## Task details
Print every entry exactly once more, omitting each picture.

## Data supplied
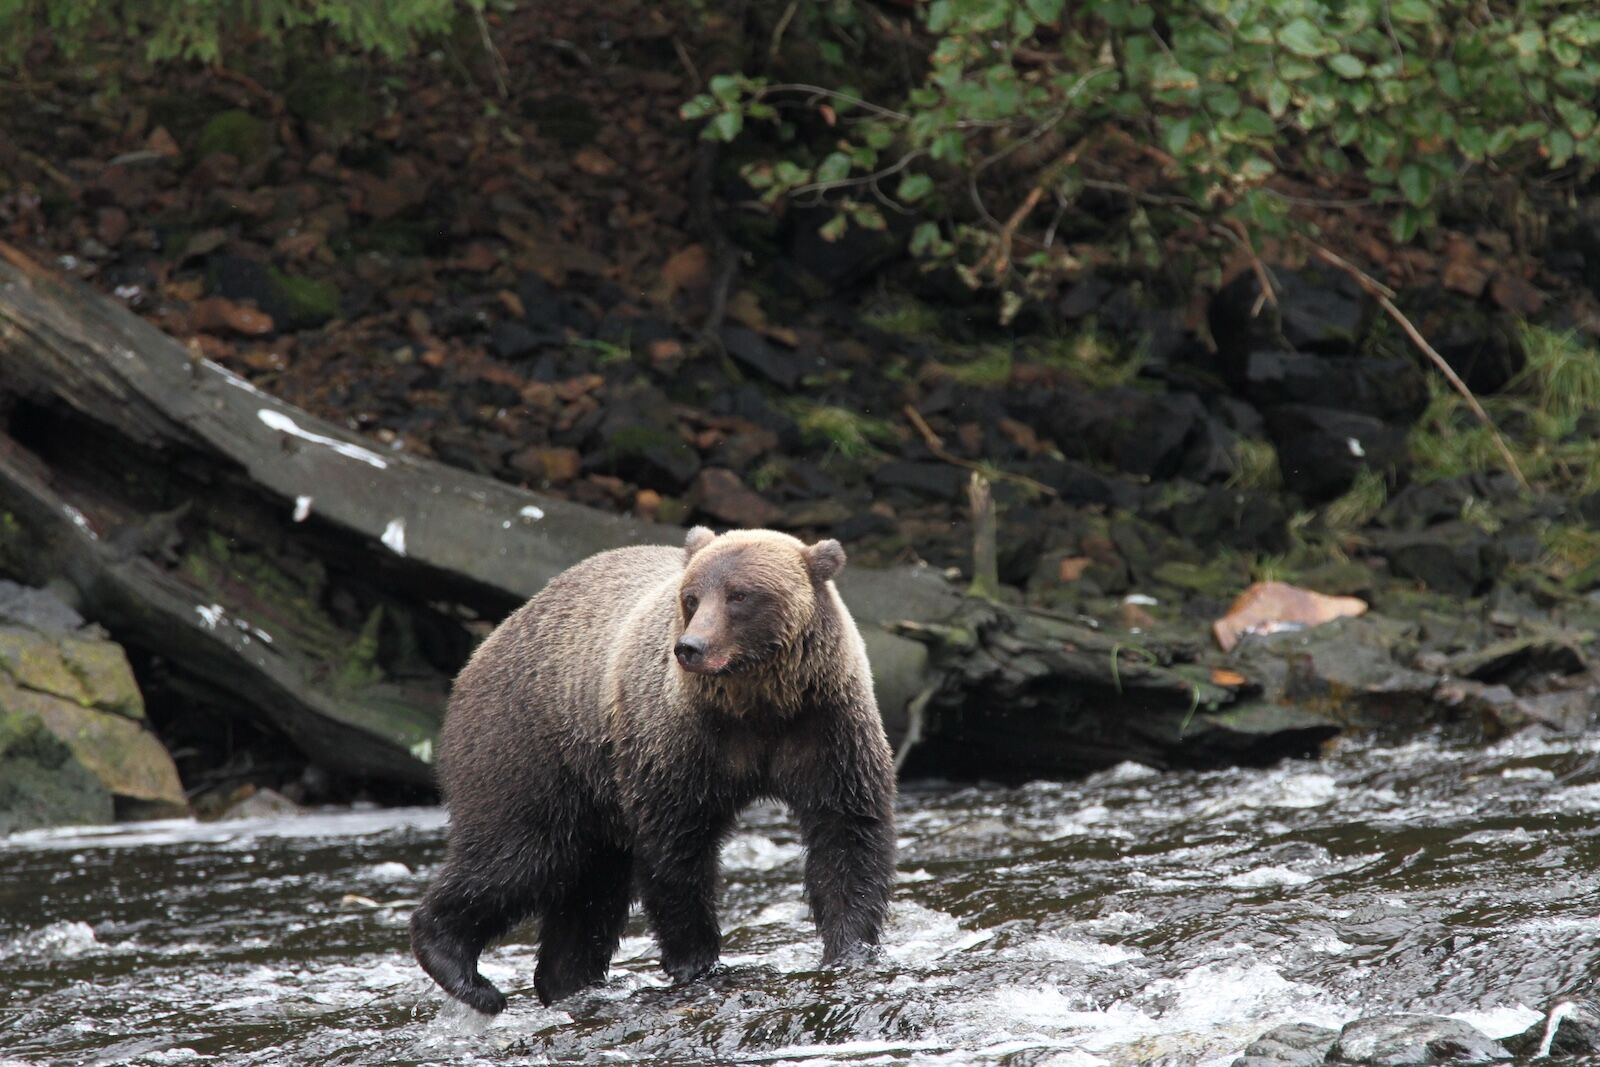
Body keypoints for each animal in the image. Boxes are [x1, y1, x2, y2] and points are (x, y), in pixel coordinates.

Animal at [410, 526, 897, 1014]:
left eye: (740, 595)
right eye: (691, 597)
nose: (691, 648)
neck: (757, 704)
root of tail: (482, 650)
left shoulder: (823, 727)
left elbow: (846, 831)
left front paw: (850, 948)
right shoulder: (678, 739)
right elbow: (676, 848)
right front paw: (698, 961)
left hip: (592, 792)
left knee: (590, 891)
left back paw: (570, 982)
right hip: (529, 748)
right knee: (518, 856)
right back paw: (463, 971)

## Output of the task
Body keypoints for each animal in the image. Boxes are [x1, y1, x2, y2] and points are (x, y), in pixel coordinates.

Animal at [410, 526, 897, 1014]:
left eye: (740, 595)
right eye: (691, 597)
nose: (691, 648)
neck: (757, 704)
root of tail: (482, 650)
left shoulder: (823, 727)
left elbow: (846, 831)
left front paw: (850, 948)
right shoulder: (678, 739)
right elbow: (676, 848)
right front paw: (698, 961)
left hip: (592, 792)
left knee: (590, 891)
left back paw: (570, 982)
right hip: (529, 748)
right knee: (518, 856)
right back paw: (463, 971)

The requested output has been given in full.